Now, everybody is accounted for except William. Only one person knows where he is. Adrian emerges, with a small army behind him. “Hello, Oliver,” he says. “Welcome back to purgatory.”
All hell breaks loose. Director Jesse Warn films the battle in sweeping long takes, conveying the chaos without lingering on it. Eventually, we focus on Oliver, as he tries to extract William’s location from Adrian with increasing violence. Their duel is cross-cut with the flashbacks, which show Oliver fighting Kovar. The editing creates parallels between the two sequences; in both instances, Oliver manages to get his opponent in a throttlehold.
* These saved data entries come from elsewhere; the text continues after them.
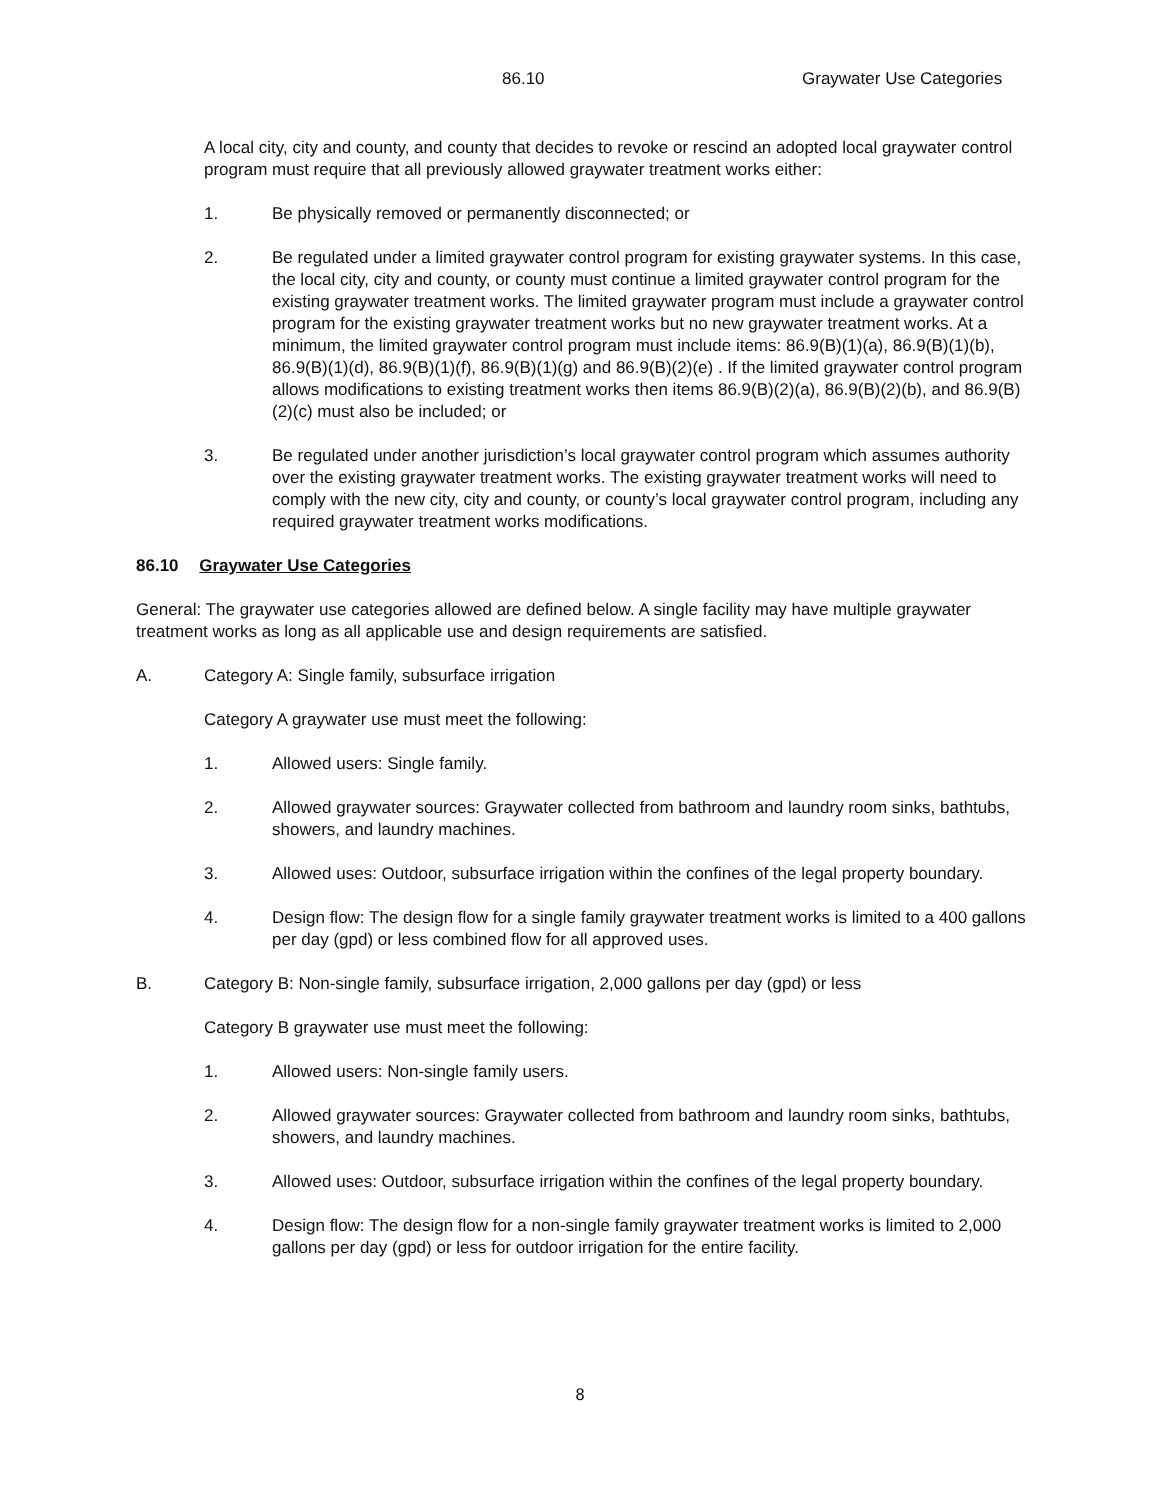86.10 Graywater Use Categories
A local city, city and county, and county that decides to revoke or rescind an adopted local graywater control program must require that all previously allowed graywater treatment works either:
1. Be physically removed or permanently disconnected; or
2. Be regulated under a limited graywater control program for existing graywater systems. In this case, the local city, city and county, or county must continue a limited graywater control program for the existing graywater treatment works. The limited graywater program must include a graywater control program for the existing graywater treatment works but no new graywater treatment works. At a minimum, the limited graywater control program must include items: 86.9(B)(1)(a), 86.9(B)(1)(b), 86.9(B)(1)(d), 86.9(B)(1)(f), 86.9(B)(1)(g) and 86.9(B)(2)(e) . If the limited graywater control program allows modifications to existing treatment works then items 86.9(B)(2)(a), 86.9(B)(2)(b), and 86.9(B)(2)(c) must also be included; or
3. Be regulated under another jurisdiction’s local graywater control program which assumes authority over the existing graywater treatment works. The existing graywater treatment works will need to comply with the new city, city and county, or county’s local graywater control program, including any required graywater treatment works modifications.
86.10 Graywater Use Categories
General: The graywater use categories allowed are defined below. A single facility may have multiple graywater treatment works as long as all applicable use and design requirements are satisfied.
A. Category A: Single family, subsurface irrigation
Category A graywater use must meet the following:
1. Allowed users: Single family.
2. Allowed graywater sources: Graywater collected from bathroom and laundry room sinks, bathtubs, showers, and laundry machines.
3. Allowed uses: Outdoor, subsurface irrigation within the confines of the legal property boundary.
4. Design flow: The design flow for a single family graywater treatment works is limited to a 400 gallons per day (gpd) or less combined flow for all approved uses.
B. Category B: Non-single family, subsurface irrigation, 2,000 gallons per day (gpd) or less
Category B graywater use must meet the following:
1. Allowed users: Non-single family users.
2. Allowed graywater sources: Graywater collected from bathroom and laundry room sinks, bathtubs, showers, and laundry machines.
3. Allowed uses: Outdoor, subsurface irrigation within the confines of the legal property boundary.
4. Design flow: The design flow for a non-single family graywater treatment works is limited to 2,000 gallons per day (gpd) or less for outdoor irrigation for the entire facility.
8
In the end, though, they diverge. Whereas Oliver breaks Kovar’s back, he resists the temptation to kill Adrian. Not only would that prevent him from finding William, but it would also reinforce Adrian’s perception of him as a killer.
“That’s who I was,” Oliver declares. “That’s not who I am now.”
He lets go.
On the other side of Lian Yu, Felicity discovers that Adrian has scattered hundreds of remotely linked explosives across the island. If he dies, a dead man’s switch will automatically detonate them. So, sparing him was definitely the right move.
While the others go to the plane, Oliver pursues Adrian to a boat. As they float at sea, Adrian finally brings out William. He gives Oliver a choice: if he shoots, his son lives but his team dies; if he doesn’t shoot, his team lives, but William dies. The past or the future?
Oliver lowers his bow – and releases. The arrow hits Adrian in the foot. He falls down, letting go of William. Father and son embrace, and for a moment, you forget they barely know one another. It seems as though everything is going to be okay.
Nope. Adrian takes out a gun, puts it to his own head, and pulls the trigger. Even before the gunshot fades, explosions fill the air. Oliver turns around to see Lian Yu erupting in smoke and flames – his prison symbolically destroyed. At last, after 10 long years, he is free.
Moira, talking to Oliver on the phone after he gets rescued from Lian Yu: “Oh, my beautiful boy.”
So, that’s a wrap on Arrow season 5. It’s been a wild ride, full of tension, heartbreak, surprise, and even joy. I can’t wait to see where the show goes next.